Just before Armstrong is to go to the moon these two strands come together. He’s packing his bags and apparently hopes to slip out of the house without talking to his sons. Janet won’t allow this. She knows that he might not return, as does he, and she wants him to acknowledge that to his sons. He talks with them and acknowledges that, yes, he might not return.

Then we move to the launch pad and to the moon. Armstrong steps out onto the lunar surface, utters the famous line – “That’s one small step for [a] man; one giant leap for mankind” – and sets out walking. What’s the last thing we see Armstrong do on the moon? He drops Karen’s identity bracelet into a crater. That action explicitly asserts a connection between his daughter’s death and his decision to enter the astronaut program. That connection is how this film asserts the sacred quality of walking on the moon. The next shot has him safely back on earth. Then he’s in quarantine, where he meets his wife. They cannot touch, directly, but they touch the window separating them in the same spot. No talk. The film ends.

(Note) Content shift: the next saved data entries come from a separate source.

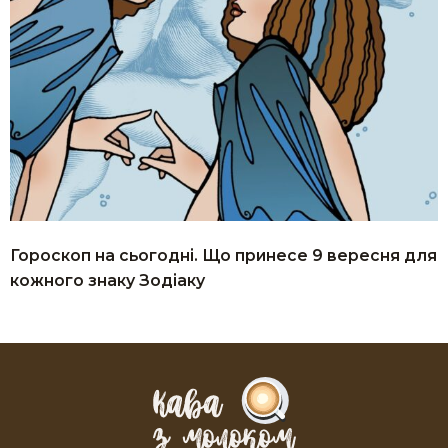
Гороскоп на сьогодні. Що принесе 9 вересня для
кожного знаку Зодіаку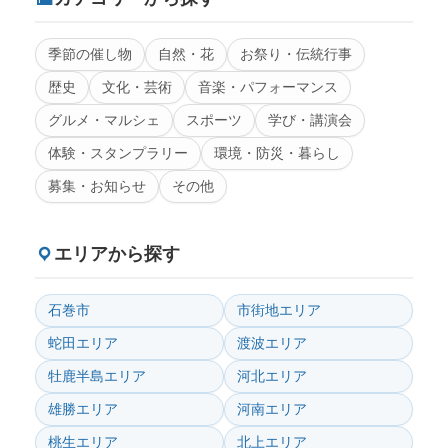
季節の催し物
自然・花
お祭り・伝統行事
歴史
文化・芸術
音楽・パフォーマンス
グルメ・マルシェ
スポーツ
学び・講演会
体験・スタンプラリー
環境・防災・暮らし
募集・お知らせ
その他
エリアから探す
石巻市
市街地エリア
蛇田エリア
渡波エリア
牡鹿半島エリア
河北エリア
雄勝エリア
河南エリア
桃生エリア
北上エリア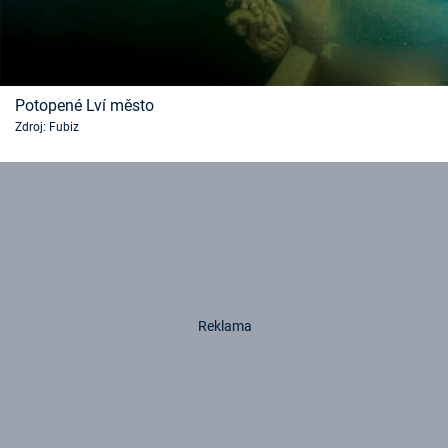
Potopené Lví město
Zdroj: Fubiz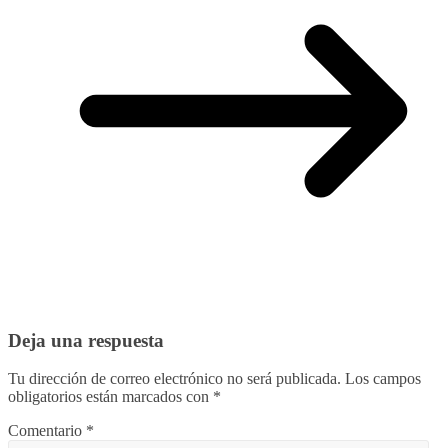
Deja una respuesta
Tu dirección de correo electrónico no será publicada.
Los campos
obligatorios están marcados con
*
Comentario
*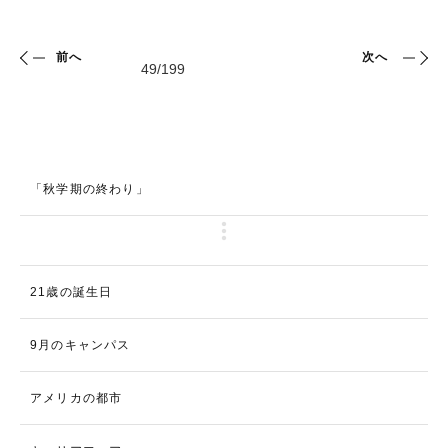
前へ
次へ
「秋学期の終わり」
21歳の誕生日
9月のキャンパス
アメリカの都市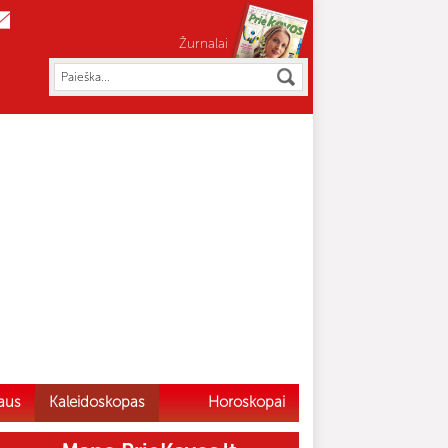
Žurnalai
aus
Kaleidoskopas
Horoskopai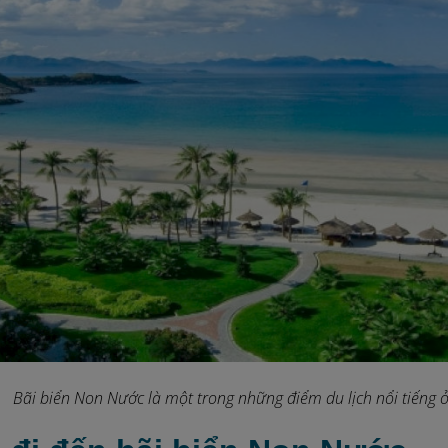
Bãi biển Non Nước là một trong những điểm du lịch nổi tiếng 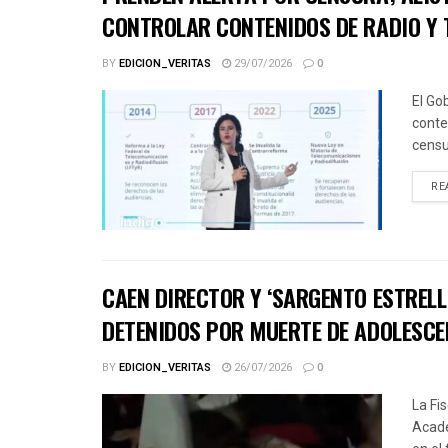
CONTROLAR CONTENIDOS DE RADIO Y 
BY
EDICION_VERITAS
29/07/2026
0
El Go
conte
censu
RE
CAEN DIRECTOR Y ‘SARGENTO ESTRELL
DETENIDOS POR MUERTE DE ADOLESCE
BY
EDICION_VERITAS
26/07/2026
0
La Fi
Acade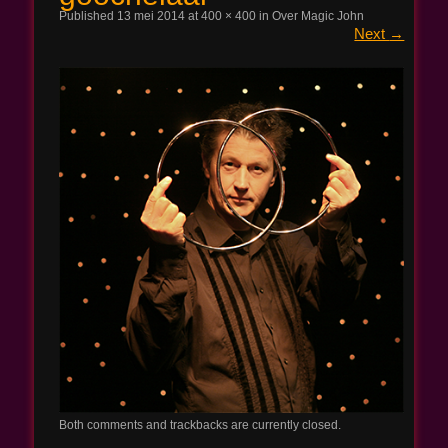
Published
13 mei 2014
at
400 × 400
in
Over Magic John
Next
→
Magic John
Both comments and trackbacks are currently closed.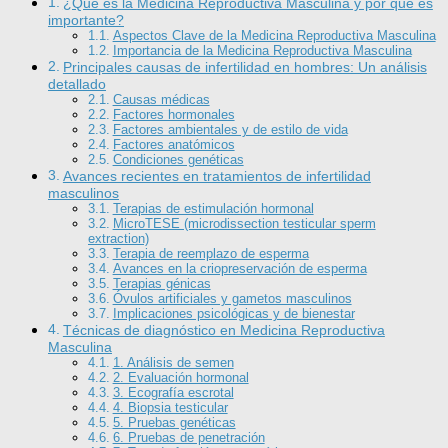
¿Qué es la Medicina Reproductiva Masculina y por qué es
importante?
Aspectos Clave de la Medicina Reproductiva Masculina
Importancia de la Medicina Reproductiva Masculina
Principales causas de infertilidad en hombres: Un análisis
detallado
Causas médicas
Factores hormonales
Factores ambientales y de estilo de vida
Factores anatómicos
Condiciones genéticas
Avances recientes en tratamientos de infertilidad
masculinos
Terapias de estimulación hormonal
MicroTESE (microdissection testicular sperm
extraction)
Terapia de reemplazo de esperma
Avances en la criopreservación de esperma
Terapias génicas
Óvulos artificiales y gametos masculinos
Implicaciones psicológicas y de bienestar
Técnicas de diagnóstico en Medicina Reproductiva
Masculina
1. Análisis de semen
2. Evaluación hormonal
3. Ecografía escrotal
4. Biopsia testicular
5. Pruebas genéticas
6. Pruebas de penetración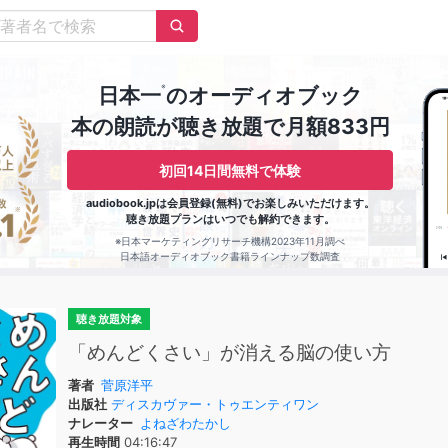
※
日本一
のオーディオブック
本の朗読が聴き放題で月額833円
初回14日間無料で体験
audiobook.jpは会員登録(無料)でお楽しみいただけます。
聴き放題プランはいつでも解約できます。
※日本マーケティングリサーチ機構2023年11月調べ
日本語オーディオブック書籍ラインナップ数調査
聴き放題対象
「めんどくさい」が消える脳の使い方
著者
菅原洋平
出版社
ディスカヴァー・トゥエンティワン
ナレーター
よねざわたかし
再生時間
04:16:47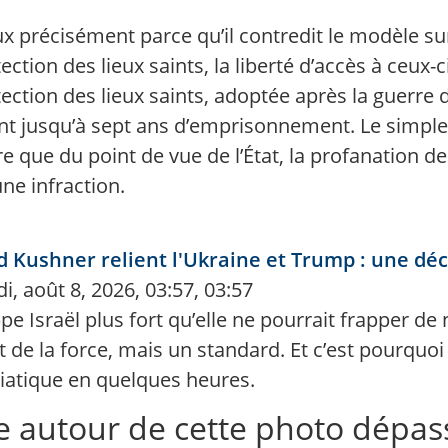
ux précisément parce qu’il contredit le modèle sur
ction des lieux saints, la liberté d’accès à ceux-c
tection des lieux saints, adoptée après la guerre d
ant jusqu’à sept ans d’emprisonnement. Le simple 
e que du point de vue de l’État, la profanation de
ne infraction.
d Kushner relient l'Ukraine et Trump : une dé
, août 8, 2026, 03:57, 03:57
ppe Israël plus fort qu’elle ne pourrait frapper d
t de la force, mais un standard. Et c’est pourquo
iatique en quelques heures.
e autour de cette photo dépas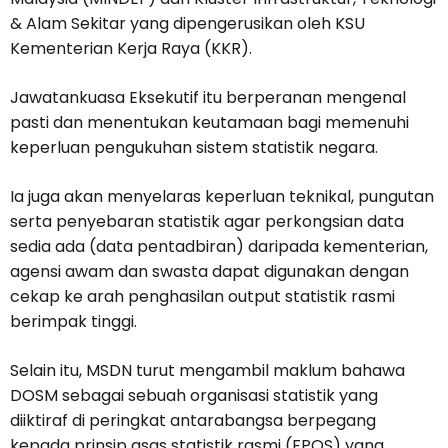
& Alam Sekitar yang dipengerusikan oleh KSU
Kementerian Kerja Raya (KKR).
Jawatankuasa Eksekutif itu berperanan mengenal
pasti dan menentukan keutamaan bagi memenuhi
keperluan pengukuhan sistem statistik negara.
Ia juga akan menyelaras keperluan teknikal, pungutan
serta penyebaran statistik agar perkongsian data
sedia ada (data pentadbiran) daripada kementerian,
agensi awam dan swasta dapat digunakan dengan
cekap ke arah penghasilan output statistik rasmi
berimpak tinggi.
Selain itu, MSDN turut mengambil maklum bahawa
DOSM sebagai sebuah organisasi statistik yang
diiktiraf di peringkat antarabangsa berpegang
kepada prinsip asas statistik rasmi (FPOS) yang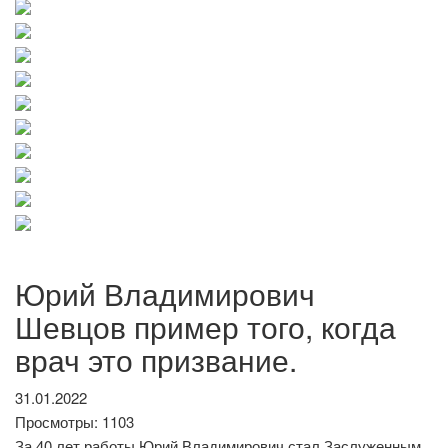
Юрий Владимирович
Шевцов пример того, когда
врач это призвание.
31.01.2022
Просмотры: 1103
За 40 лет работы Юрий Владимирович стал Заслуженным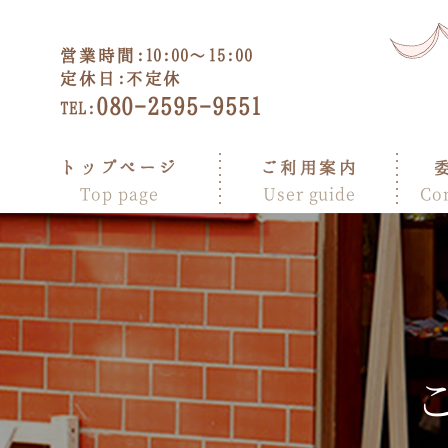
営業時間:
10:00～15:00
定休日:
不定休
080-2595-9551
TEL:
トップページ
ご利用案内
Top page
User guide
Co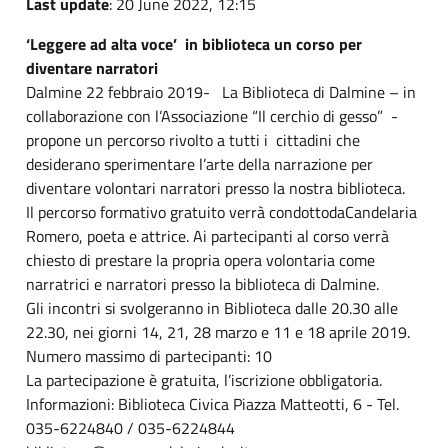
Last update
: 20 June 2022, 12:15
‘Leggere ad alta voce’ ­ in biblioteca un corso per
diventare narratori
Dalmine 22 febbraio 2019- La Biblioteca di Dalmine – in
collaborazione con l’Associazione “Il cerchio di gesso” -
propone un percorso rivolto a tutti i cittadini che
desiderano sperimentare l’arte della narrazione per
diventare volontari narratori presso la nostra biblioteca.
Il percorso formativo gratuito verrà condottodaCandelaria
Romero, poeta e attrice. Ai partecipanti al corso verrà
chiesto di prestare la propria opera volontaria come
narratrici e narratori presso la biblioteca di Dalmine.
Gli incontri si svolgeranno in Biblioteca dalle 20.30 alle
22.30, nei giorni 14, 21, 28 marzo e 11 e 18 aprile 2019.
Numero massimo di partecipanti: 10
La partecipazione è gratuita, l’iscrizione obbligatoria.
Informazioni: Biblioteca Civica Piazza Matteotti, 6 - Tel.
035-6224840 / 035-6224844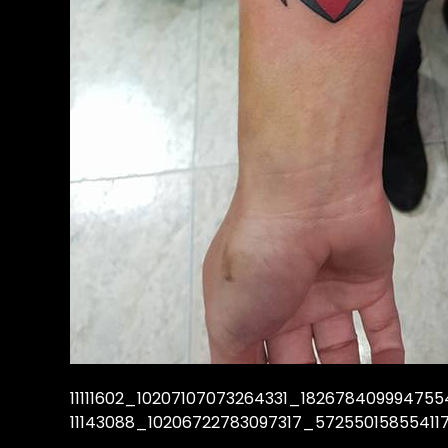
11111602_10207107073264331_18267840999475
11143088_10206722783097317_57255015855411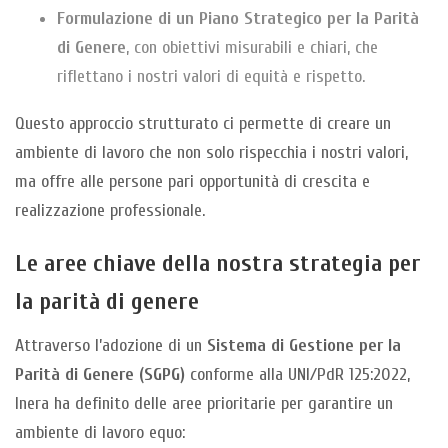
Formulazione di un Piano Strategico per la Parità
di Genere
, con obiettivi misurabili e chiari, che
riflettano i nostri valori di equità e rispetto.
Questo approccio strutturato ci permette di creare un
ambiente di lavoro che non solo rispecchia i nostri valori,
ma offre alle persone pari opportunità di crescita e
realizzazione professionale.
Le aree chiave della nostra strategia per
la parità di genere
Attraverso l’adozione di un
Sistema di Gestione per la
Parità di Genere (SGPG)
conforme alla UNI/PdR 125:2022,
Inera ha definito delle aree prioritarie per garantire un
ambiente di lavoro equo: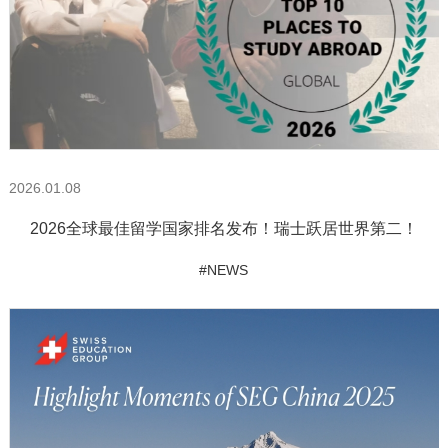
2026.01.08
2026全球最佳留学国家排名发布！瑞士跃居世界第二！
#NEWS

Does Armstrong tell anyone about leaving Karen’s bracelet on the moon? Who knows? We do.

* * * * *

While the film does show the American flag on the moon, it didn’t show Armstrong actually planting the flag on the moon. And that caused a bit of a ruckus. For example:

Chazelle offered this statement:

In “First Man” I show the American flag standing on the lunar surface, but the flag being physically planted into the surface is one of several moments of the Apollo 11 lunar EVA that I chose not to focus upon. To address the question of whether this was a political statement, the answer is no. My goal with this movie was to share with audiences the unseen, unknown aspects of America’s mission to the moon — particularly Neil Armstrong’s personal saga and what he may have been thinking and feeling during those famous few hours.

I wanted the primary focus in that scene to be on Neil’s solitary moments on the moon — his point of view as he first exited the LEM, his time spent at Little West Crater, the memories that may have crossed his mind during his lunar EVA. This was a feat beyond imagination; it was truly a giant leap for mankind. This film is about one of the most extraordinary accomplishments not only in American history, but in human history. My hope is that by digging under the surface and humanizing the icon, we can better understand just how difficult, audacious and heroic this moment really was.

Thus have gave us the statement of universality – “one giant leap for mankind” – and the personal statement of mourning and healing, the bracelet. But he sidestepped nationalist sentiment.

To humanize the icon: to endow it with a sense of the sacred?